Reading passage:
— START —
Elsevier

Water Research

Volume 37, Issue 7, April 2003, Pages 1527-1534
Water Research

Improvement in capacitive deionization function of activated carbon cloth by titania modification

https://doi.org/10.1016/S0043-1354(02)00531-6Get rights and content

Abstract

Activated carbon cloth (ACC) was modified by the reaction between polar groups on its surface and metal alkoxides of titanium, silicon, aluminum and zirconium to enhance its capacitive deionization (CDI) performance. Incorporated state of metals and surface property of modified ACC were deduced from surface analysis results obtained using FE-SEM, XRD, XPS and zeta-potential meter. Titania was highly dispersed on the ACC surface with tetrahedral coordination, and the incorporated titania was effective to decrease physical adsorption of NaCl and to increase electric field adsorption, resulting in a significant enhancement of CDI performance. The negligible contribution of silica, alumina and zirconia modifications suggested that the small oxidation–reduction potential of titania was responsible for the enhancement of the electric field adsorption. Reversibility of adsorption and desorption operation on titania-modified ACC were also discussed relating to its CDI function.

Introduction

Water is not only essential for living organisms, but also for fundamental resources in industries with various purposes: cleaners, solvents, diluents, coolants, and reactants [1]. Such a variety of water in use is attributed to its high dielectric property, and thus various electrolytes are highly dissolved in water [2], [3]. However, the amounts of dissolved ions in water are important for its applications. For instance, the dissolved amount of ions in ultra-pure water used in nuclear power plants [4], [5] and semiconductor manufacturing processes [6], [7] is strictly regulated to obtain high stability in operation and high production yields. Therefore, many kinds of deionization processes are operated to produce pure water by removing ions.

Water deionization processes can be classified by the use of electric power. Classical processes such as adsorption, ion exchange and reverse osmosis are based on the difference in physico-chemical potentials of ions. Although these processes have been widely used for deionization, they require expensive regeneration steps of adsorbent, ion-exchange resin and membrane. Recently, the electrodialysis system (EDI) operated by electric power has been commercialized as a new method applicable to demineralization of brine water without using hazardous chemicals [8], [9]. A continuous purification of water by only supplying electricity provides a high convenience, but a significant consumption of electricity—for electrolysis of water, producing a vast amount of gas—cannot be avoidable because the EDI is operated with high DC voltage [10].
— END —
Objectives:
1 - Please reproduce the deionization article word for word from "Introduction" up to and including "by removing ions.".
2 - In the deionization article, the activated carbon cloth was modified with alkoxides of which four metals?

Data lines:
— START —
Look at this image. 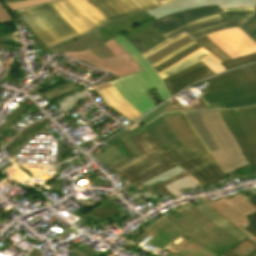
— END —
Written answers:
1 -
Introduction

Water is not only essential for living organisms, but also for fundamental resources in industries with various purposes: cleaners, solvents, diluents, coolants, and reactants [1]. Such a variety of water in use is attributed to its high dielectric property, and thus various electrolytes are highly dissolved in water [2], [3]. However, the amounts of dissolved ions in water are important for its applications. For instance, the dissolved amount of ions in ultra-pure water used in nuclear power plants [4], [5] and semiconductor manufacturing processes [6], [7] is strictly regulated to obtain high stability in operation and high production yields. Therefore, many kinds of deionization processes are operated to produce pure water by removing ions.

2 - Titanium, silicon, aluminum and zirconium.